--- THE TASK ---
Reproduce word for word the passage of the Hogarth stage review below, starting at "We begin in" and ending at "and well paced.".

--- SELECTED EXTRACT ---
◇ ◇ ◇ ◇

We begin in Bedlam where Tom Solomon, as Hogarth himself, introduces the madmen and madwomen (or so society judges them) who have fallen on hard times. Nancy is a nymphomaniac, Tom Rakewell is consumed by debt, Pamela suffers from over-religiosity and Lizzie’s head is somewhere out there in the night sky. They and their fellow cast members then act out the stories in Hogarth’s etchings, including A Rake’s Progress, Marriage à la mode and — most poignantly — A Harlot’s Progress. Who is who is a little confusing at times, but the narrative is rich and well paced.
Tuckett’s initial premise was to create a piece reflecting the art forms of the Royal Opera House, but to do so in such a way as to be able to perform it in a variety of settings, both indoor and outdoor. So song, speech, live music and dance (even puppets) are used to evoke Hogarth’s ribald characters, brought to life on a simple and flexible set. Alasdair Middleton’s libretto is outrageously saucy (“hung like a hummingbird”) and darkly observant; Paul Englishby’s clever music is bright, buoyant and filled with an underlying sadness.

◇ ◇ ◇ ◇

--- DATA EXTRACT ---
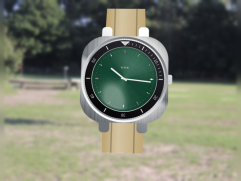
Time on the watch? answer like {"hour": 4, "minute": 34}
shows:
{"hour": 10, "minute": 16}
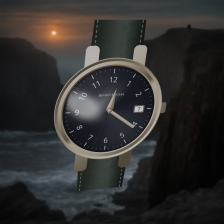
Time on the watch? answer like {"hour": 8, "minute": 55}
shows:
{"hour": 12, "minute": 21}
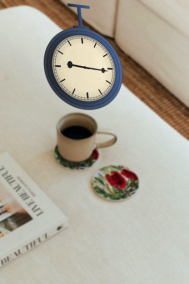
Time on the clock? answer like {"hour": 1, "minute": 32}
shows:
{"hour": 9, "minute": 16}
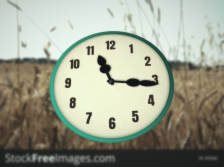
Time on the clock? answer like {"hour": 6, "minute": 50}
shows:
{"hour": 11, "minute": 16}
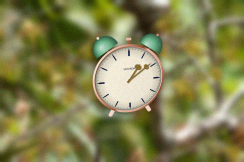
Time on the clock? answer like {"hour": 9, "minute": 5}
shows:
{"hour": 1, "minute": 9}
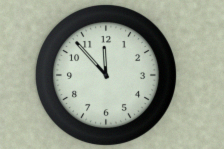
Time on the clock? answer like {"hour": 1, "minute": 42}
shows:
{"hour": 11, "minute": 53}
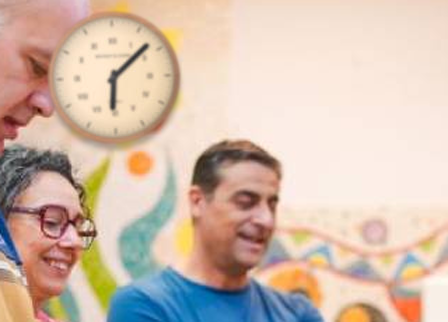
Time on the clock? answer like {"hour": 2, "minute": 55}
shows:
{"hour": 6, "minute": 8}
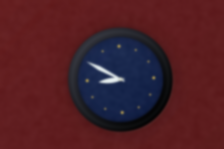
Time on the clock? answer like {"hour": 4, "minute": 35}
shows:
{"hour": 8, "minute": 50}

◇ ◇ ◇ ◇

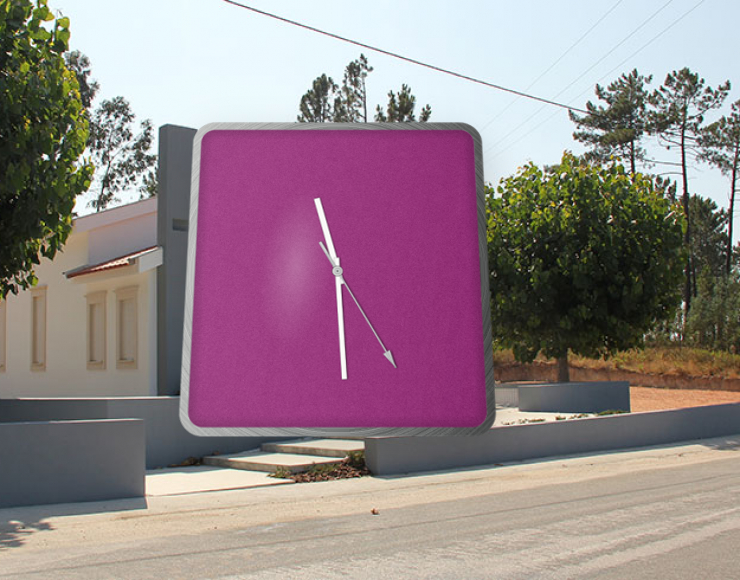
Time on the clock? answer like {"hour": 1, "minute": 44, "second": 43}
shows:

◇ ◇ ◇ ◇

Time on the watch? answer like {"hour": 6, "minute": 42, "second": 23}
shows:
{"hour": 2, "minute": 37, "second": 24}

◇ ◇ ◇ ◇

--- THE SOLUTION ---
We begin in Bedlam where Tom Solomon, as Hogarth himself, introduces the madmen and madwomen (or so society judges them) who have fallen on hard times. Nancy is a nymphomaniac, Tom Rakewell is consumed by debt, Pamela suffers from over-religiosity and Lizzie’s head is somewhere out there in the night sky. They and their fellow cast members then act out the stories in Hogarth’s etchings, including A Rake’s Progress, Marriage à la mode and — most poignantly — A Harlot’s Progress. Who is who is a little confusing at times, but the narrative is rich and well paced.